ANTIHYPERTENSIVE EFFECT OF 19-ACETYLENIC-DEOXYCORTICOSTERONE IN INBRED SALT-SENSITIVE RATS

Rats susceptible to the hypertensive effect of dietary salt (SS/Jr) have excess 19-nor-deoxycorticosterone (19-nor-DOC) compared with salt-resistant control rats (SR/Jr). 19-Nor-deoxycorticosterone is a hypertensinogenic mineralocorticoid believed to contribute to the salt sensitivity of SS/Jr. 19-Acetylenic-deoxycorticosterone (19-Ac-DOC), an inhibitor of 19-nor-DOC biosynthesis, was evaluated for its antihypertensive effect in 20 hypertensive female SS/Jr rats. At 60 days of age, the rats were started on a high-salt diet (8% NaCl); then, at 120 days, the 10 surviving rats were divided into two groups.
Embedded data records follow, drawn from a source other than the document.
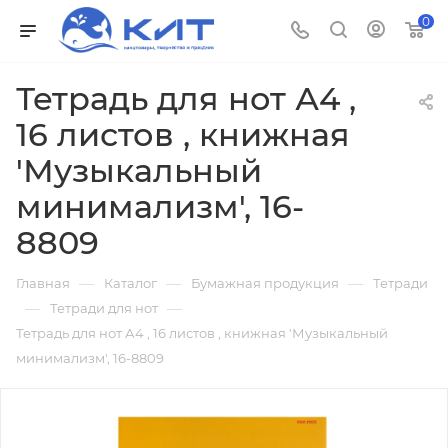
0
Тетрадь для нот А4 ,
16 листов , книжная
'Музыкальный
минимализм', 16-
8809
—
—
—
Главная
Каталог
Бумажная продукция
Тетради
—
—
Тетради для нот
Тетрадь для нот А4 , 16 листов , книжная 'Музыкальный
минимализм', 16-8809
Group 1 included five animals with blood pressure +/- standard error (BP +/- SE) of 208 +/- 2 mm Hg that had 19-Ac-DOC implants (1 mg released over 10 days). Group 2 consisted of five animals with a BP of 204 +/- 2 mm Hg that had placebo implants (vehicle only). At 130 days, when another set of pellets was implanted, four rats were still alive in group 1 (BP 165 +/- 5 mm Hg) and none in group 2. At 140 days, the four surviving rats had a BP of 157 +/- 2 mm Hg. Finally, at 150 days, after 10 days off any 19-Ac-Doc, only two rats remained alive (BP 200 +/- 0 mm Hg). Urinary corticosterone +/- SE, DOC +/- SE, and 19-nor-DOC +/- SE before the first implant were 10 +/- 3, 16 +/- 5, and 42 +/- 14-mu-g/week, respectively, and 7 +/- 2, 13 +/- 5, 23 +/- 13-mu-g/week, respectively, after the second implant. 19-Nor-deoxy-corticosterone, but not DOC and corticosterone, was reduced after the implants (P < .05). This suggests that 19-Ac-DOC lowers BP and improves the survival in hypertensive salt-sensitive rats, possibly through the inhibition of 19-nor-DOC synthesis.